- _DATA_
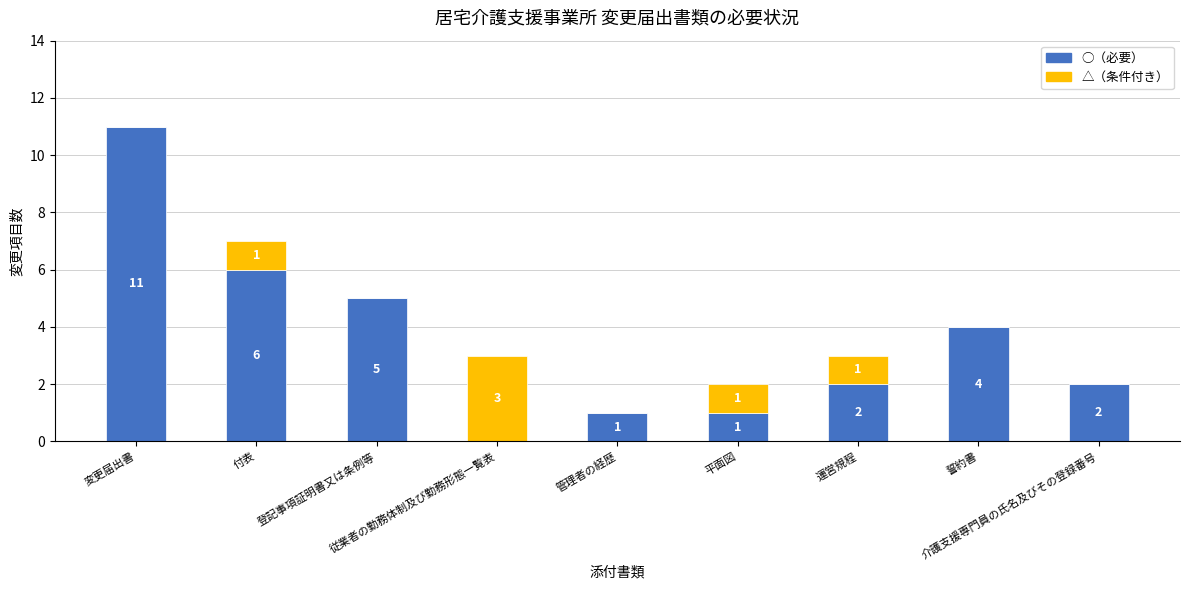

What is the total value across all series at 誓約書?

4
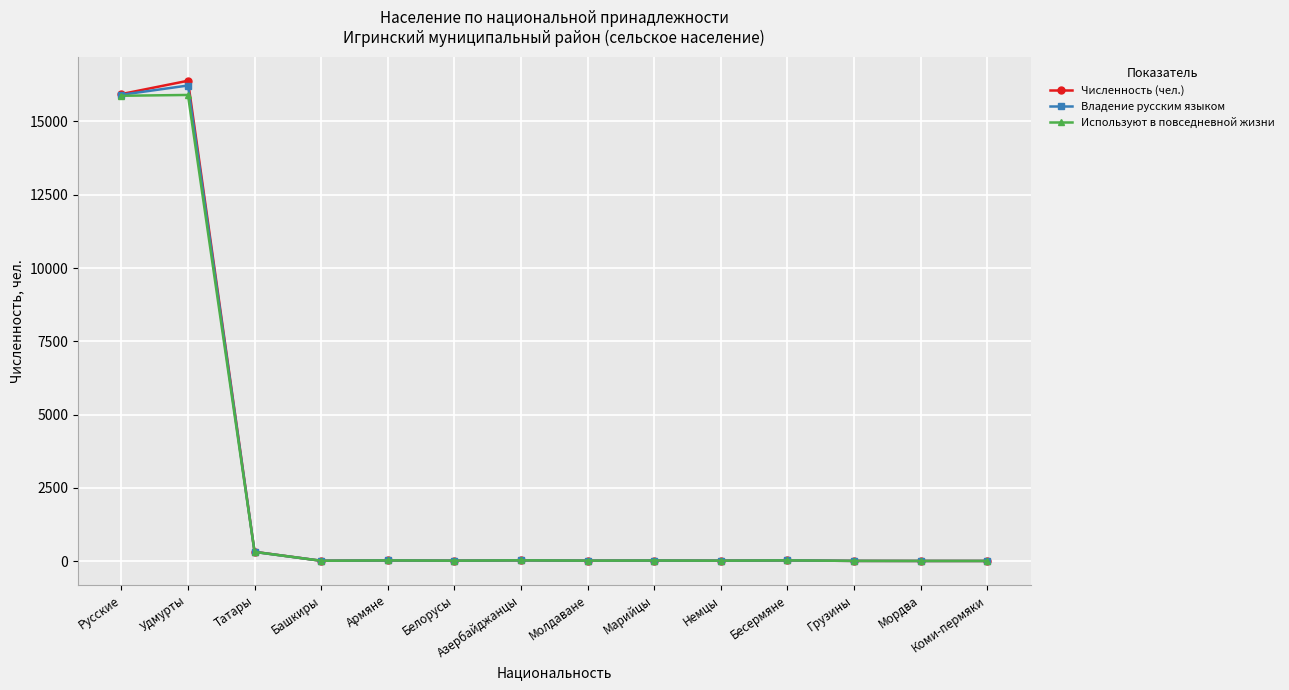

What position from the left is Армяне?

5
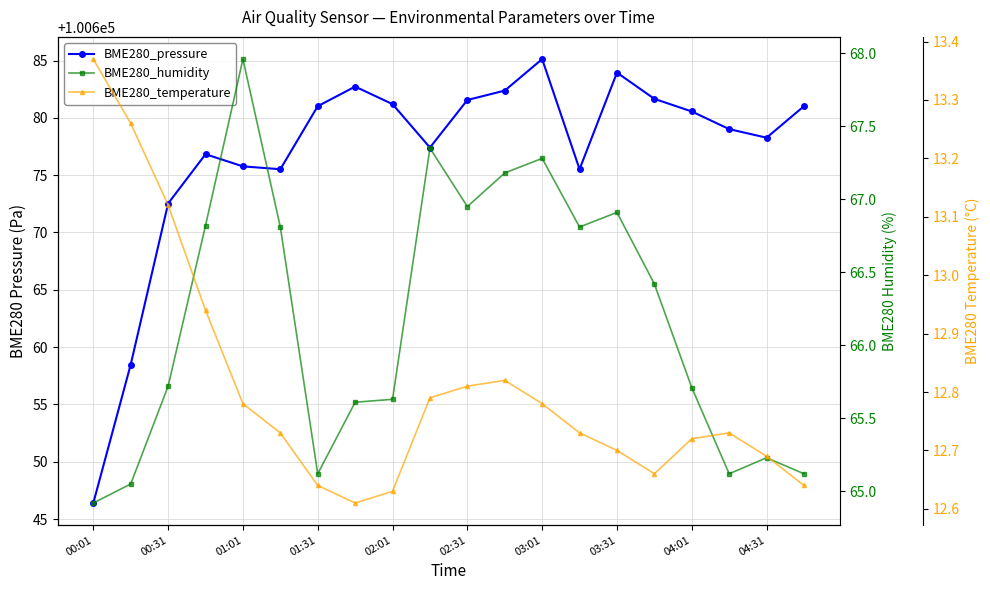

Rank the series by their maximum value, from lowest to highest.

BME280_temperature, BME280_humidity, BME280_pressure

- _TASK OBJECTIVE_
Reproduce all of the lines above, substituting "place" for "position" and leaving every other word unchanged. Omit the pictures.

- _EXPECTED ANSWER_
What is the total value across all series at 誓約書?

4

What place from the left is Армяне?

5

Rank the series by their maximum value, from lowest to highest.

BME280_temperature, BME280_humidity, BME280_pressure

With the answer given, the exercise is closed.